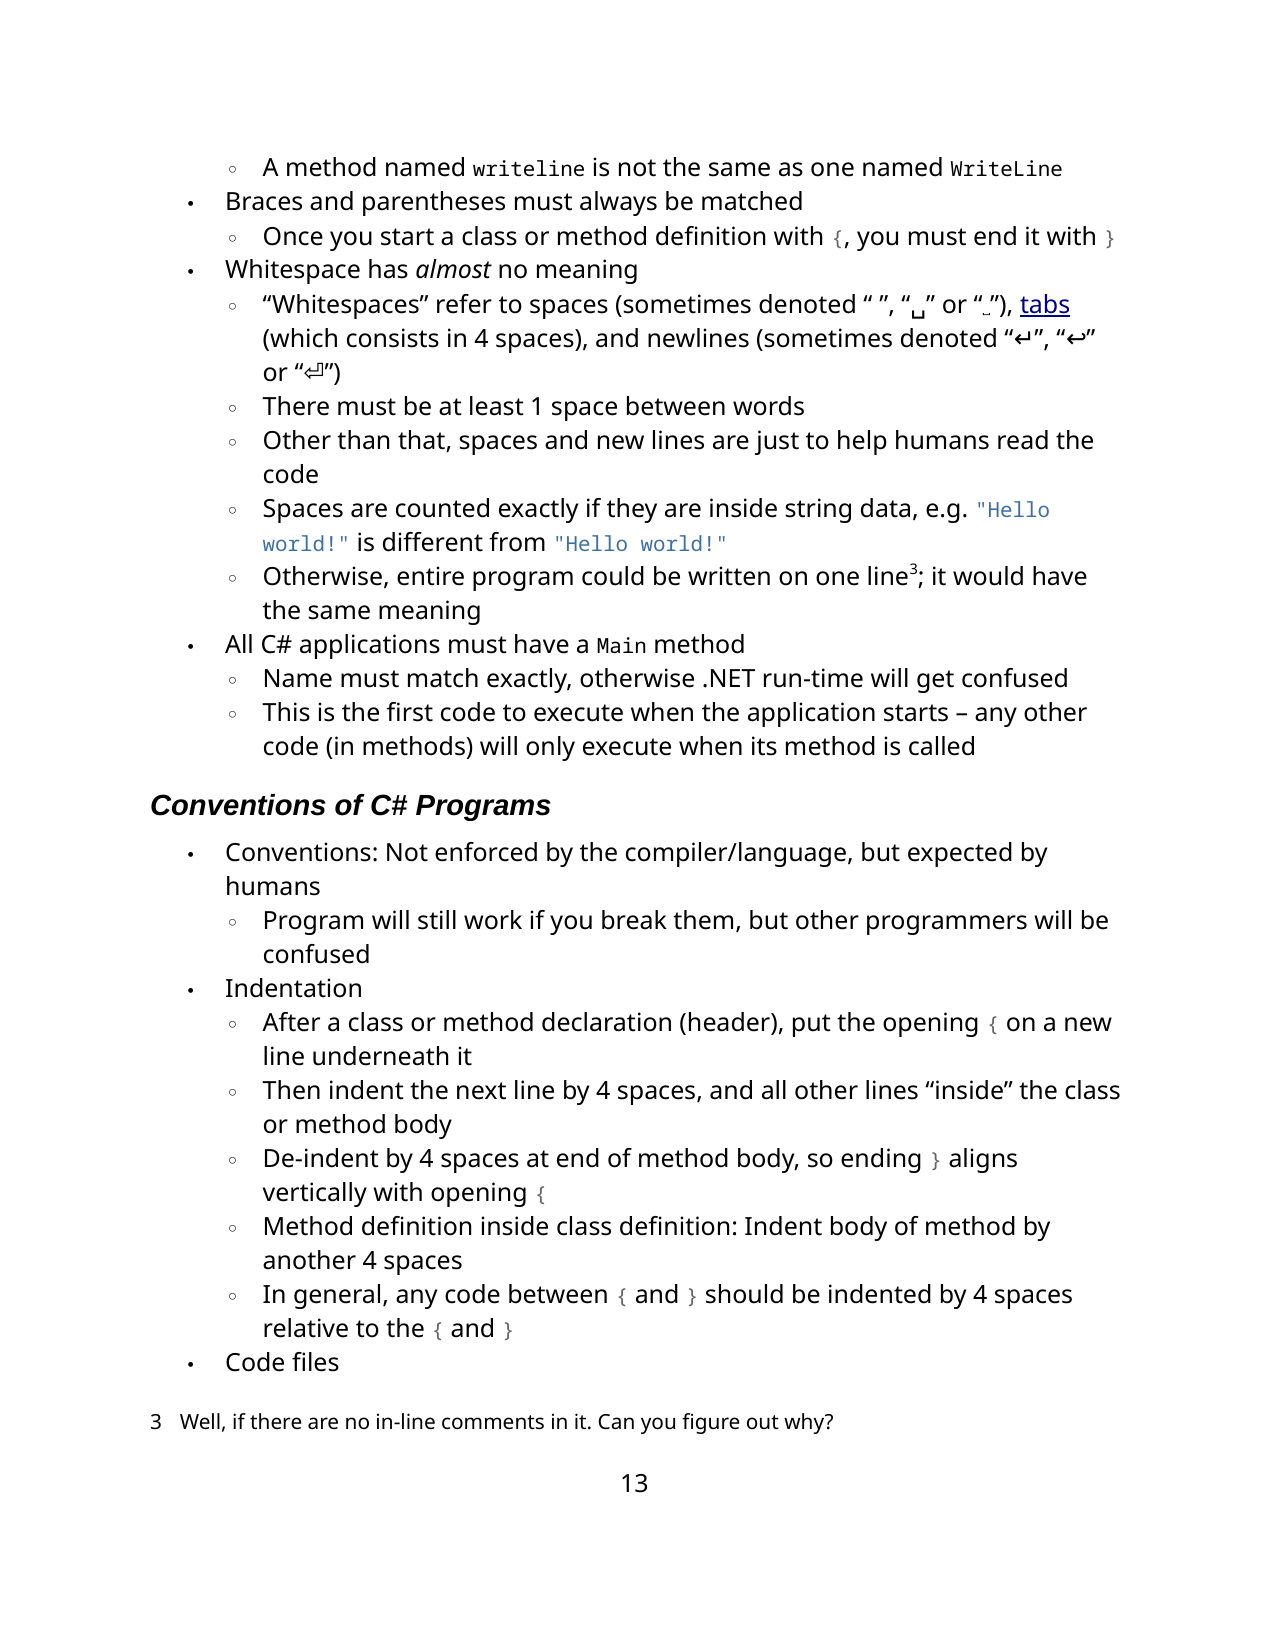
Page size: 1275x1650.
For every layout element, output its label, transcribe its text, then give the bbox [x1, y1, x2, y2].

list In general, any code between { and } should be indented by 4 spaces relative to the { and } [225, 1277, 1125, 1345]
list Then indent the next line by 4 spaces, and all other lines “inside” the class or method body [225, 1073, 1125, 1141]
list Well, if there are no in-line comments in it. Can you figure out why? [150, 1407, 1125, 1436]
list Indentation [187, 970, 1125, 1004]
list Conventions: Not enforced by the compiler/language, but expected by humans [187, 834, 1125, 902]
list Other than that, spaces and new lines are just to help humans read the code [225, 422, 1125, 491]
list There must be at least 1 space between words [225, 388, 1125, 422]
list Code files [187, 1345, 1125, 1379]
list Name must match exactly, otherwise .NET run-time will get confused [225, 661, 1125, 695]
list Method definition inside class definition: Indent body of method by another 4 spaces [225, 1209, 1125, 1277]
list After a class or method declaration (header), put the opening { on a new line underneath it [225, 1004, 1125, 1073]
list Spaces are counted exactly if they are inside string data, e.g. "Hello world!" is different from "Hello world!" [225, 491, 1125, 559]
list “Whitespaces” refer to spaces (sometimes denoted “ ”, “␣” or “⌴”), tabs (which consists in 4 spaces), and newlines (sometimes denoted “↵”, “↩” or “⏎”) [225, 286, 1125, 388]
list Whitespace has almost no meaning [187, 252, 1125, 286]
subtitle Conventions of C# Programs [150, 788, 1125, 822]
list Once you start a class or method definition with {, you must end it with } [225, 218, 1125, 252]
list Otherwise, entire program could be written on one line; it would have the same meaning [225, 559, 1125, 627]
list Program will still work if you break them, but other programmers will be confused [225, 902, 1125, 970]
list A method named writeline is not the same as one named WriteLine [225, 150, 1125, 184]
list All C# applications must have a Main method [187, 627, 1125, 661]
list This is the first code to execute when the application starts – any other code (in methods) will only execute when its method is called [225, 695, 1125, 763]
list De-indent by 4 spaces at end of method body, so ending } aligns vertically with opening { [225, 1141, 1125, 1209]
list Braces and parentheses must always be matched [187, 184, 1125, 218]
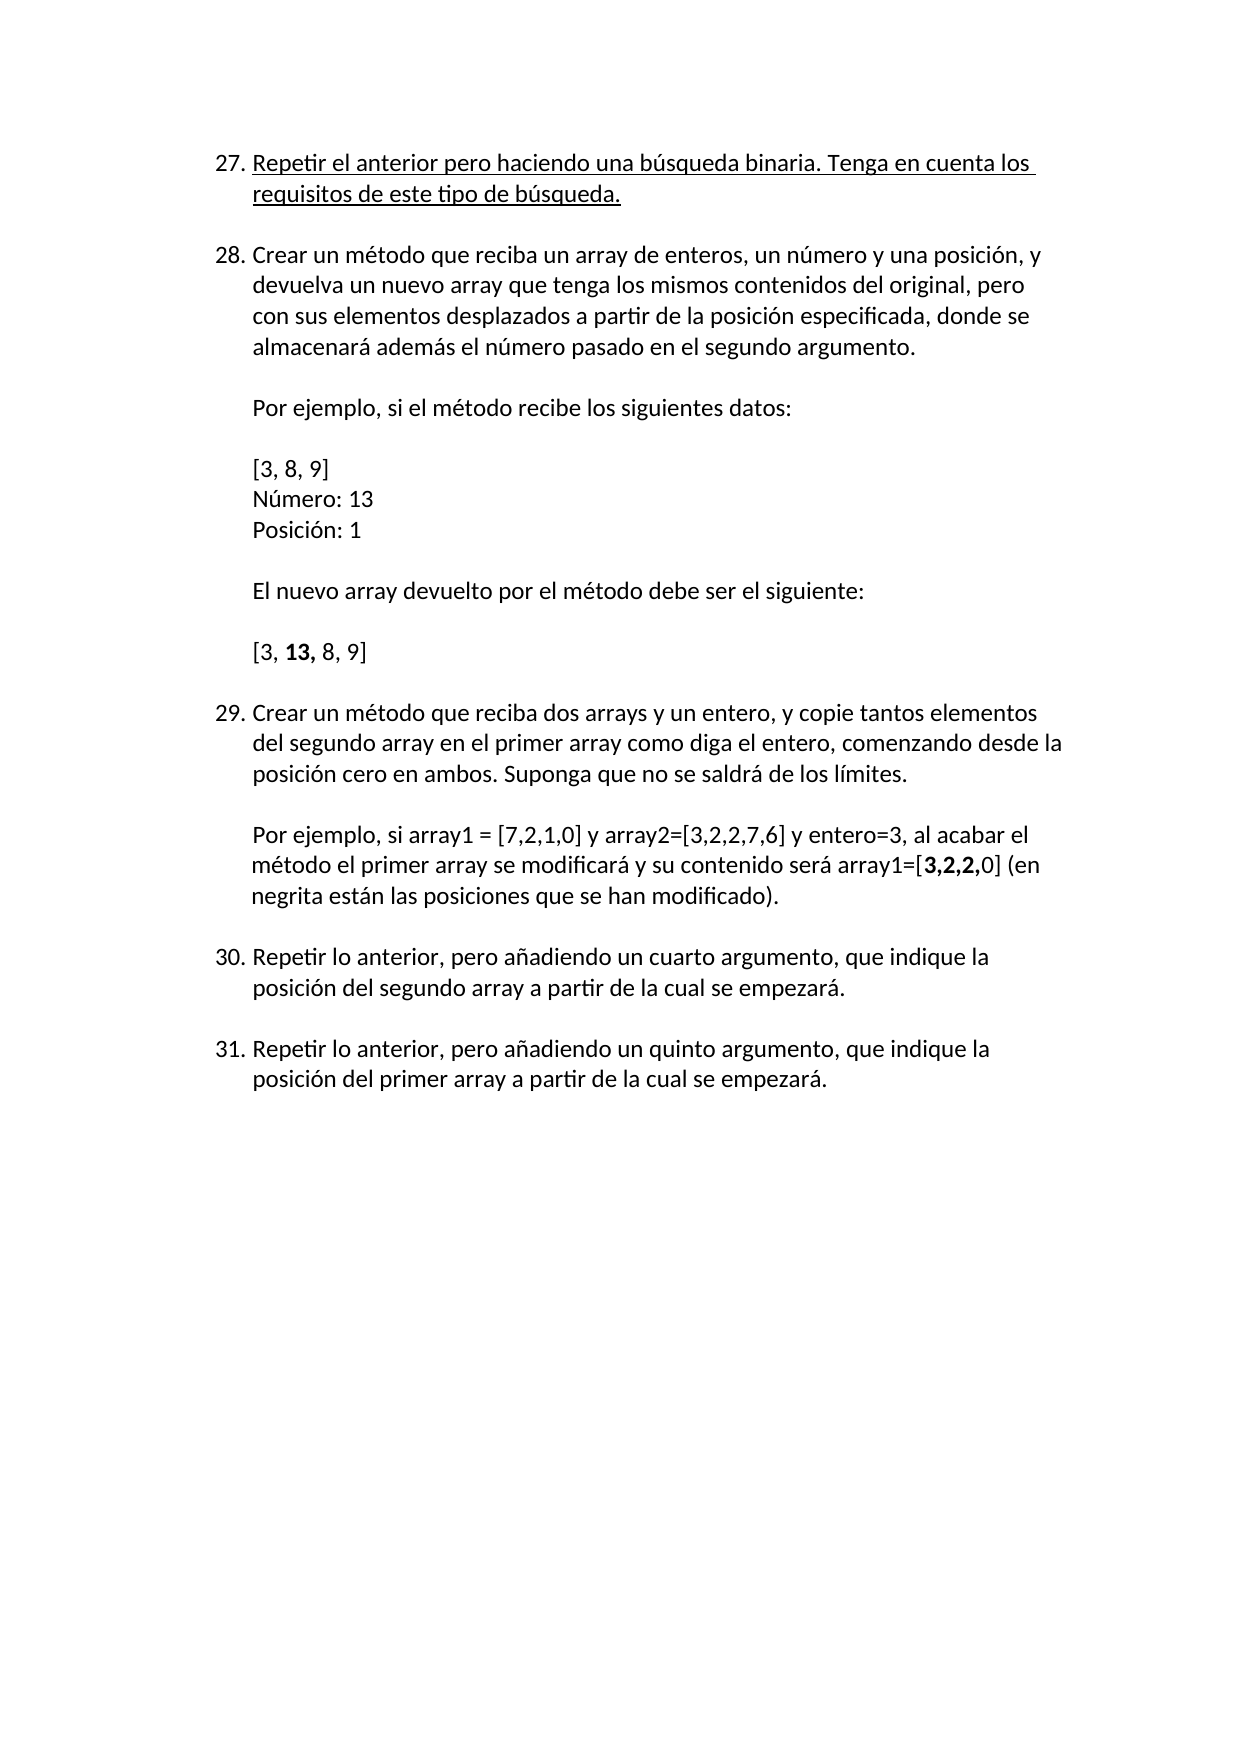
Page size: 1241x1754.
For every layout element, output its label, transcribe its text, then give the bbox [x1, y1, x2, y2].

================================

Written exercise: Please update the data starting at the line that contains "Page size: 1241x1754." and running through the last line of the data: swap "transcribe" for "copy" and keep everything else unchanged.

Task answer:
Page size: 1241x1754.
For every layout element, output its label, copy its text, then give the bbox [x1, y1, x2, y2].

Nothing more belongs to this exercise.